With the possible exception of Defense Secretary Donald Rumsfield, Ashcroft would seem the least likely member of President Bush's cabinet to fall victim to what's known in Washington as "agency capture." That's when an outsider is appointed to run an agency, but the career employees there take advantage of their superior knowledge of its inner workings to run the place as they please without regard to his wishes or the wishes of the president he serves.

The purpose of having a president appoint the members of his cabinet is to enable him to put people who share their vision into these jobs. People are policy-a principle, by the way, we defended even when it was the Republicans who wanted to deny President Clinton his fair share of political appointees. The whole principle is thwarted if cabinet officials allow agency employees to do as they please.

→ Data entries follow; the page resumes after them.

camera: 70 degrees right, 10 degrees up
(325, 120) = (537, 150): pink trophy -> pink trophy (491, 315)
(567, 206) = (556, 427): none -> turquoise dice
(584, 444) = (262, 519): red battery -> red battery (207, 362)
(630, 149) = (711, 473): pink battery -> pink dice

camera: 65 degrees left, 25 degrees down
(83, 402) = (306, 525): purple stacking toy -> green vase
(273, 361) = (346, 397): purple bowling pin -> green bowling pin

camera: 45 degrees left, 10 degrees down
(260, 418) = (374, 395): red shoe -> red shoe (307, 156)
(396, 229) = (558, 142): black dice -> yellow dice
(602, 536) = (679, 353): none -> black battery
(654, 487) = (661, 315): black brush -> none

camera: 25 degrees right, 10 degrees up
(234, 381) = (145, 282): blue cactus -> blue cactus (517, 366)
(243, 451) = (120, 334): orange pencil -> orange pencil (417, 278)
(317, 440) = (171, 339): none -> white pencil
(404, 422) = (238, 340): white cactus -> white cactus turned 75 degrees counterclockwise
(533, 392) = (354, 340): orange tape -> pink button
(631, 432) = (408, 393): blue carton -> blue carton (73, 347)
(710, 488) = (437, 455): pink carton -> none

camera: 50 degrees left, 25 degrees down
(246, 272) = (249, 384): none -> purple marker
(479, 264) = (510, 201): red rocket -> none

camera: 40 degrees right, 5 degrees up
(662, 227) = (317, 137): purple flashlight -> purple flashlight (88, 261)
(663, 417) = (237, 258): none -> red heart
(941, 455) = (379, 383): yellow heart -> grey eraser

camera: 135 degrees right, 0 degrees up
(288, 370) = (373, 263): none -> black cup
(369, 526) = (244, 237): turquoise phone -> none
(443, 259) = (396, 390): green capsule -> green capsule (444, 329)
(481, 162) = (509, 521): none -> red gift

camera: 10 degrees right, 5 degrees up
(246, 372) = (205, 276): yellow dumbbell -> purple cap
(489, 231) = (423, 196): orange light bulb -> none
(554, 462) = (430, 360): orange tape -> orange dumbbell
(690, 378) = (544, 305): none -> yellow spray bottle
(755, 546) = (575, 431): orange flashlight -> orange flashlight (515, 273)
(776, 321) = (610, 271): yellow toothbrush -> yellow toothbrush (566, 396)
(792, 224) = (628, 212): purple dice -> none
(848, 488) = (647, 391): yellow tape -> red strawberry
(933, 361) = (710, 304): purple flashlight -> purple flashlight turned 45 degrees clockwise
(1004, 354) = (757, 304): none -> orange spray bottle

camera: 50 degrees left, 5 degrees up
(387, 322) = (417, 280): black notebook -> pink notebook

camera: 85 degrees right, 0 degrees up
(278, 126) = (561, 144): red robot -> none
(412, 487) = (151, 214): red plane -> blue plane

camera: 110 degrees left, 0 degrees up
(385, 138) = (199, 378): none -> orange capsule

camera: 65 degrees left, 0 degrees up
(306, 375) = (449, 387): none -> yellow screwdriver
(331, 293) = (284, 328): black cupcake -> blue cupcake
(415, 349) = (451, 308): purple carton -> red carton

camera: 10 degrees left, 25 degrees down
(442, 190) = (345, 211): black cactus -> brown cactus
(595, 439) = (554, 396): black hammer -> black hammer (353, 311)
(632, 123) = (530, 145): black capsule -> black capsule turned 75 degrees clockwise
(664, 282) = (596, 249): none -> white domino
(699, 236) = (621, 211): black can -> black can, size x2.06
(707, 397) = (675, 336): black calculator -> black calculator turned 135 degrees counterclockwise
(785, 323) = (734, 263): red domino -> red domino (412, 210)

If Attorney General Ashcroft isn't going to supervise his employees, he can expect them to meander from his priorities even more. If he's changed his mind about tobacco suits, he needs to say so. If he hasn't, which I suspect to be the case, he needs to order these suits dropped and these attorneys to turn their attention elsewhere. May I suggest the "over-arching priority" of fighting terrorism?


-Edwin Feulner is the president of The Heritage Foundation, a Washington-based public policy research institute.